Fashion retailer Hennes & Mauritz (H&M) says its United States sales have not been affected by a trade union campaign against it, despite the union vowing to continue its attack.

According to Unite, a 250,000-member labour group representing US textile workers, H&M is guilty of not allowing workers to organise.

However, H&M investor relations manager Clas-Henric Enhorning said the high street giant was "not anti-union", despite Unite's call for a 'card count' among staff that would make a union agreement mandatory if 50 per cent of workers had signed up for union cards.

"If half of the workers in the United States want a union agreement, we will make one," Enhorning said.
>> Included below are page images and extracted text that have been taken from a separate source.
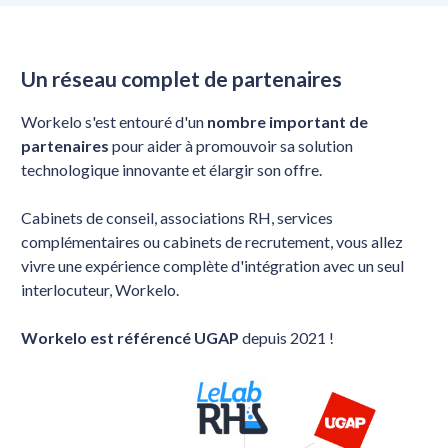
Un réseau complet de partenaires
Workelo s'est entouré d'un 
nombre important de 
partenaires
 pour aider à promouvoir sa solution 
technologique innovante et élargir son offre. 
Cabinets de conseil, associations RH, services 
complémentaires ou cabinets de recrutement, vous allez 
vivre une expérience complète d'intégration avec un seul 
interlocuteur, Workelo.
Workelo est référencé UGAP
 depuis 2021 ! 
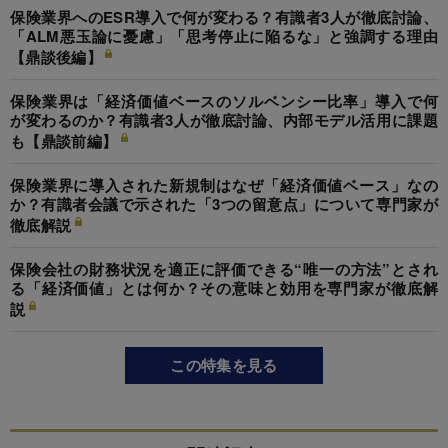
保険業界へのESR導入で何が変わる？有識者3人が徹底討論、
「ALM悪玉論に憂慮」「思考停止に陥るな」と強調する理由
【鼎談後編】
保険業界は「経済価値ベースのソルベンシー比率」導入で何
が変わるのか？有識者3人が徹底討論、内部モデル活用に課題
も【鼎談前編】
保険業界に導入された新規制はなぜ「経済価値ベース」なの
か？有識者会議で示された「3つの留意点」について専門家が
徹底解説
保険会社の財務状況を適正に評価できる“唯一の方法”とされ
る「経済価値」とは何か？その意味と効用を専門家が徹底解
説
この特集を見る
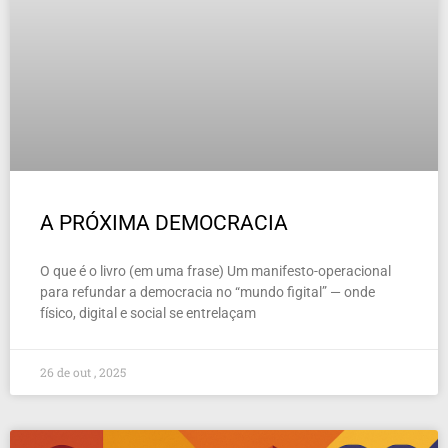
A PRÓXIMA DEMOCRACIA
O que é o livro (em uma frase) Um manifesto-operacional
para refundar a democracia no “mundo figital” — onde
físico, digital e social se entrelaçam
26 de out , 2025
He added that a secret vote, which could be arranged at the request of 25 per cent of workers, was more preferable for H&M.
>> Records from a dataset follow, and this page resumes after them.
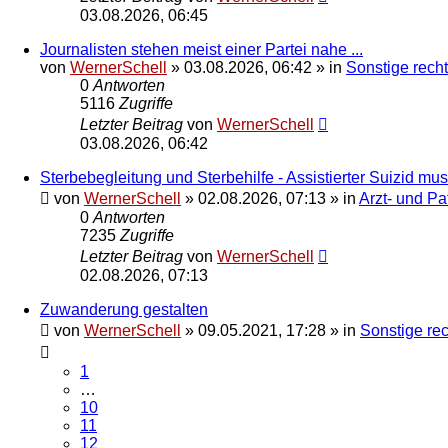
03.08.2026, 06:45
Journalisten stehen meist einer Partei nahe ...
von
WernerSchell
»
03.08.2026, 06:42
» in
Sonstige recht
0
Antworten
5116
Zugriffe
Letzter Beitrag
von
WernerSchell
03.08.2026, 06:42
Sterbebegleitung und Sterbehilfe - Assistierter Suizid m
von
WernerSchell
»
02.08.2026, 07:13
» in
Arzt- und Pa
0
Antworten
7235
Zugriffe
Letzter Beitrag
von
WernerSchell
02.08.2026, 07:13
Zuwanderung gestalten
von
WernerSchell
»
09.05.2021, 17:28
» in
Sonstige rec
1
…
10
11
12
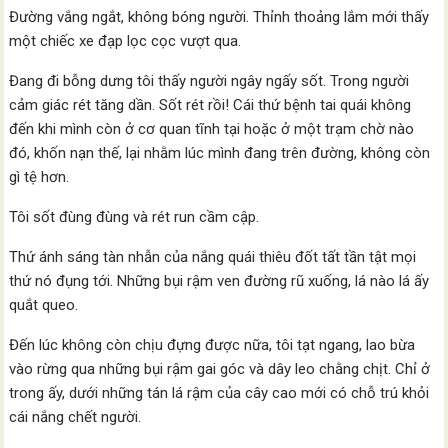
Đường vắng ngắt, không bóng người. Thỉnh thoảng lắm mới thấy
một chiếc xe đạp lọc cọc vượt qua.
Đang đi bỗng dưng tôi thấy người ngây ngấy sốt. Trong người
cảm giác rét tăng dần. Sốt rét rồi! Cái thứ bệnh tai quái không
đến khi mình còn ở cơ quan tĩnh tại hoặc ở một trạm chờ nào
đó, khốn nạn thế, lại nhằm lúc mình đang trên đường, không còn
gì tệ hơn.
Tôi sốt đùng đùng và rét run cầm cập.
Thứ ánh sáng tàn nhẫn của nắng quái thiêu đốt tất tần tật mọi
thứ nó đụng tới. Những bụi rậm ven đường rũ xuống, lá nào lá ấy
quắt queo.
Đến lúc không còn chịu đựng được nữa, tôi tạt ngang, lao bừa
vào rừng qua những bụi rậm gai góc và dây leo chằng chịt. Chỉ ở
trong ấy, dưới những tán lá rậm của cây cao mới có chỗ trú khỏi
cái nắng chết người.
Meanwhile, Unite spokesman Scott Zdrazil said the group was "continuing to mobilise other union activists' support" against the retailer.
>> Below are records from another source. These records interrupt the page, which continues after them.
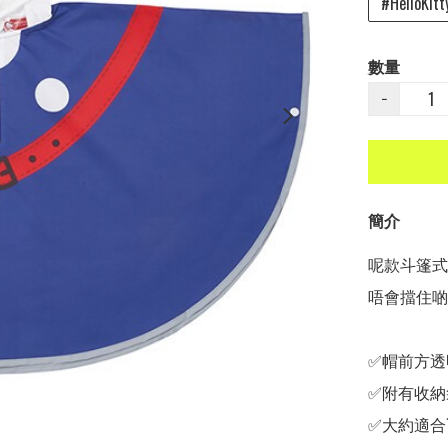
#HelloKitt
數量
−
簡介
呢款斗篷式設
唔會擋住啲視
✅帽前方透
✅附有收納
✅大約適合1-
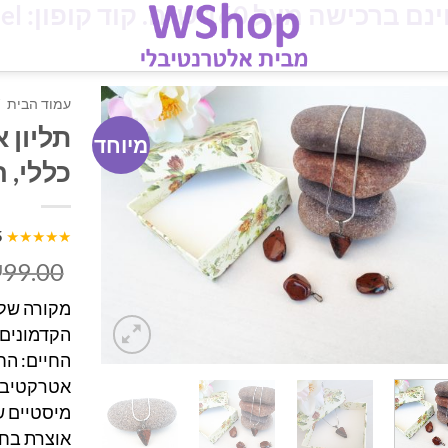
מעל 160 ש"ח. קוד קופון: iloveisrael
עמוד הבית
תליון א
מיוחד
כללי, 
5
★★★★★
99.00
₪
מקורה של 
הקדמונים 
החיים: הח
אטרקטיביי
מיסטיים שנ
אוצרת בחו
"As H&M expands in the United States, the actions and protests continue," he said.

"We want negotiations now, and concrete results."

So far, protests have included the placement of a giant plastic skunk outside the H&M store on Manhattan's 5th Avenue, one of the world's busiest shopping strips.

Despite the lengths Unite has gone to, Enhorning claimed H&M had not seen a negative sales impact from the protests.

"These kinds of events happen quite often in the US, and the customers don't seem to care that much," he said.

Swedish H&M has operated in the US since 2000.